Search Platform/Weekly Updates/2023-04-28
Appearance
Summary
Annual planning took a reasonable amount of mind share this week. Search Update Pipeline is moving forward. Some unexpected work around operations and development support.
What we've accomplished
Search Analysis
- Blog post is in the queue to be published. Hopefully in a couple of weeks.
- Enabling new Estonian analyzer, this seems to have a significant impact - https://phabricator.wikimedia.org/T332322
Search Update Pipeline
- Write a small job that copies the cirrus index data in avro to a smaller dataset written in parquet, will be used to identify inconsistencies between the cirrus index the mysql page table.
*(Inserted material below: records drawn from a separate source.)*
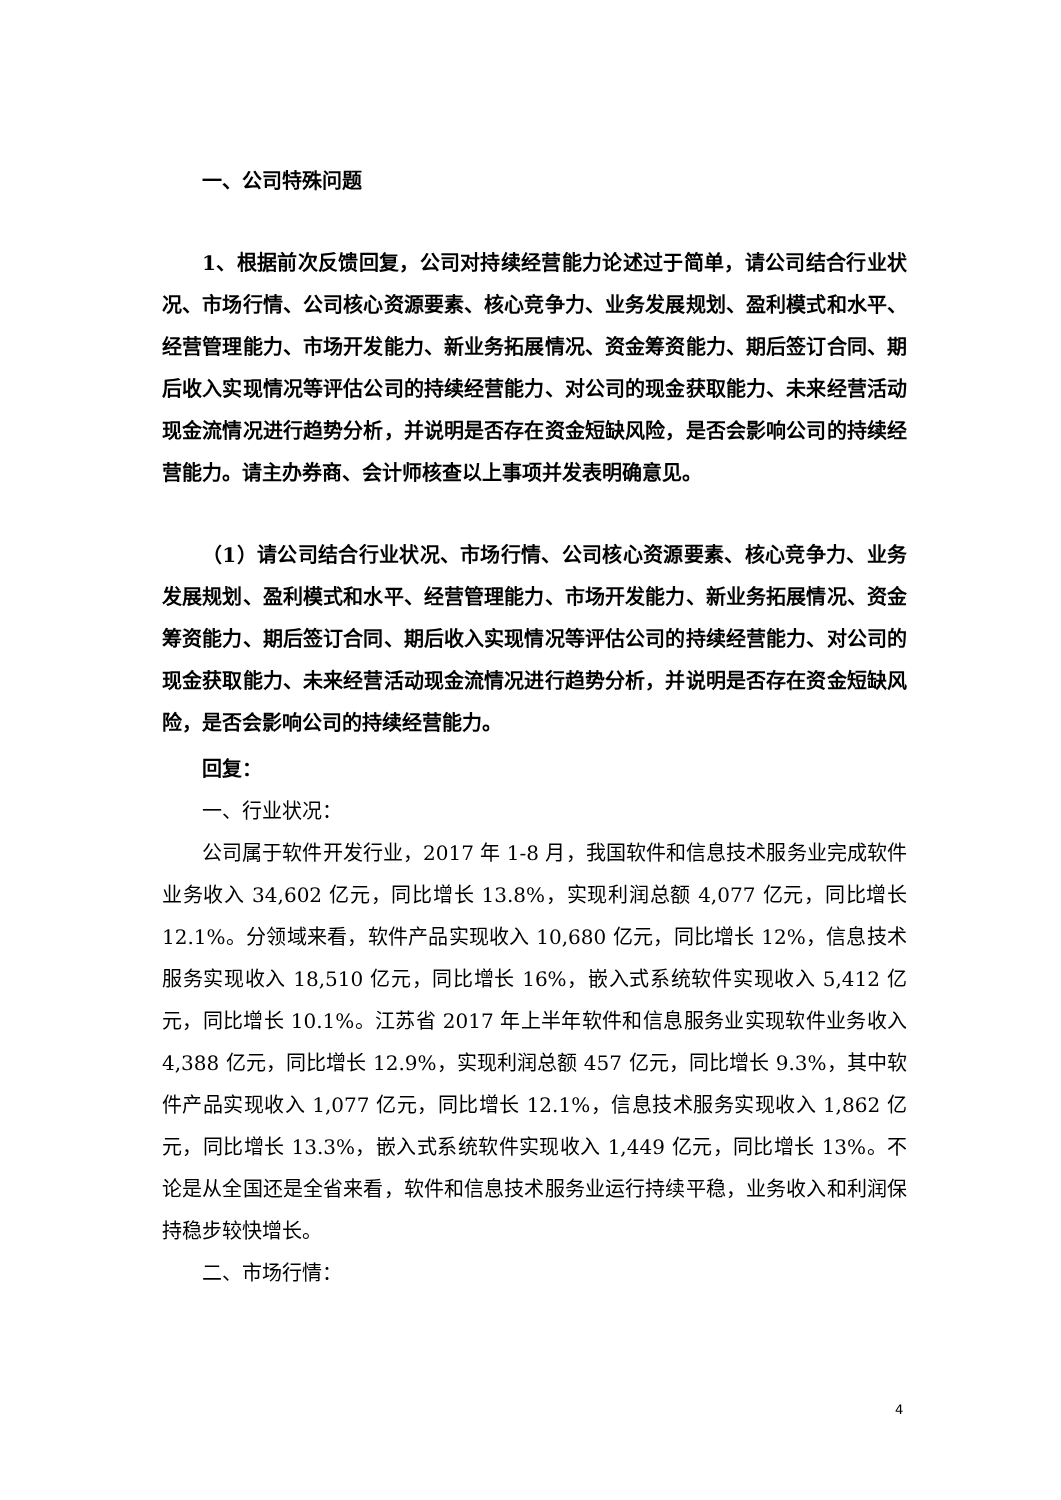一、公司特殊问题
1、根据前次反馈回复，公司对持续经营能力论述过于简单，请公司结合行业状况、市场行情、公司核心资源要素、核心竞争力、业务发展规划、盈利模式和水平、经营管理能力、市场开发能力、新业务拓展情况、资金筹资能力、期后签订合同、期后收入实现情况等评估公司的持续经营能力、对公司的现金获取能力、未来经营活动现金流情况进行趋势分析，并说明是否存在资金短缺风险，是否会影响公司的持续经营能力。请主办券商、会计师核查以上事项并发表明确意见。
（1）请公司结合行业状况、市场行情、公司核心资源要素、核心竞争力、业务发展规划、盈利模式和水平、经营管理能力、市场开发能力、新业务拓展情况、资金筹资能力、期后签订合同、期后收入实现情况等评估公司的持续经营能力、对公司的现金获取能力、未来经营活动现金流情况进行趋势分析，并说明是否存在资金短缺风险，是否会影响公司的持续经营能力。
回复：
一、行业状况：
公司属于软件开发行业，2017 年 1-8 月，我国软件和信息技术服务业完成软件业务收入 34,602 亿元，同比增长 13.8%，实现利润总额 4,077 亿元，同比增长 12.1%。分领域来看，软件产品实现收入 10,680 亿元，同比增长 12%，信息技术服务实现收入 18,510 亿元，同比增长 16%，嵌入式系统软件实现收入 5,412 亿元，同比增长 10.1%。江苏省 2017 年上半年软件和信息服务业实现软件业务收入 4,388 亿元，同比增长 12.9%，实现利润总额 457 亿元，同比增长 9.3%，其中软件产品实现收入 1,077 亿元，同比增长 12.1%，信息技术服务实现收入 1,862 亿元，同比增长 13.3%，嵌入式系统软件实现收入 1,449 亿元，同比增长 13%。不论是从全国还是全省来看，软件和信息技术服务业运行持续平稳，业务收入和利润保持稳步较快增长。
二、市场行情：
4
- Upgrade WDQS Streaming Updater to Flink 1.16, testing is done, deployment to production is still pending - https://phabricator.wikimedia.org/T289836
Search SLO
- Created phab tickets to track the work - https://phabricator.wikimedia.org/T335576
Operations / SRE
- Hardware requests for next fiscal year
Misc
- Add a new keyword to filter pages based on their "length", in support of article suggestion - https://phabricator.wikimedia.org/T328332
- Browser tests for CirrusSearch migrated from Vagrant to Docker. Documentation is updated https://wikitech.wikimedia.org/wiki/Cindy_The_Browser_Test_Bot. This still does not integrate as well as we would like into our CI environment (the tests run in our own WMCS instance), but it should significantly reduce the amount of ongoing work needed to keep the tests green - https://phabricator.wikimedia.org/T333183
- Search autocomplete was broken on enwiki for a couple of weeks. The problem has been fixed and new alert has been created. https://phabricator.wikimedia.org/T327199
Wrote a small patch to cleanup error handling of CirrusSearch writes (work initially started by Emmanuel).
- Tried to figure out what is going on with WCQS/commons next year, if anything.
- Met with Growth team to talk about product collaboration between reader/editor needs and search, disc, brows. There is a lot of shared thinking and overlap, and hopefully there's some room to collaborate with the team on reader discovery stuff.